In a study by Li et al. (2012), a DNA vaccine encoding TgROM1 protein was constructed and evaluated against toxoplasmosis in BALB/c mice. That DNA vaccine triggered strong humoral and cellular responses and increased survival time (12.5 days) compared to control groups (5 days) against Toxoplasma in BALB/c mice. More recently, the immunogenicity of DNA vaccines of pVAX-TgROM4 and pVAX-TgROM5 were evaluated in Kunming mice (Zhang et al. 2015). Mice vaccinated with these DNA vaccines elicited strong Th1-type humoral and cellular responses. Mice immunized with pVAX-TgROM4 (8 days) and pVAX-TgROM5 (11 days) showed a significantly longer average survival time than control groups (8 days) (p < 0.05), whereas in the present study, pcROM4 and pcGRA14 coated with nano-adjuvant protected the mice for 15 days after lethal challenge by the RH strain.

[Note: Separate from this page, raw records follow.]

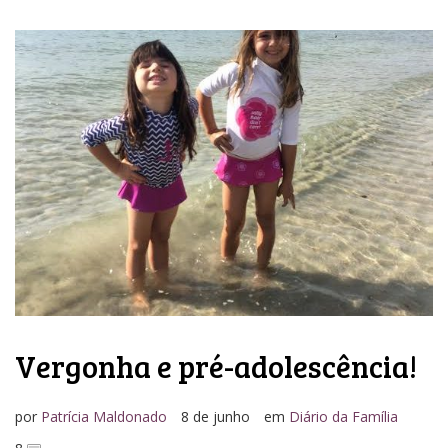
Vergonha e pré-adolescência!
por
Patrícia Maldonado
8 de junho
em
Diário da Família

In conclusion, pcROM4 coated with nano-adjuvant enhanced the immunogenicity and increased protection against infection and elicited stronger humoral and cellular immune responses compared to pcROM4 without nano-adjuvant. In addition, a combination of pcROM4 and pcGRA14 with nano-adjuvant boosted the immune responses and increased the protective efficacy against acute T. gondii infection compared to both single and cocktail vaccines without nano-adjuvant. The use of CaPNs as an adjuvant successfully increased the level of protection induced by the vaccines, making this a promising immunization protocol. The authors recommend the nano-adjuvant of CaPNs as a novel adjuvant for DNA vaccine for further studies regarding vaccine design against T. gondii and other intracellular parasites.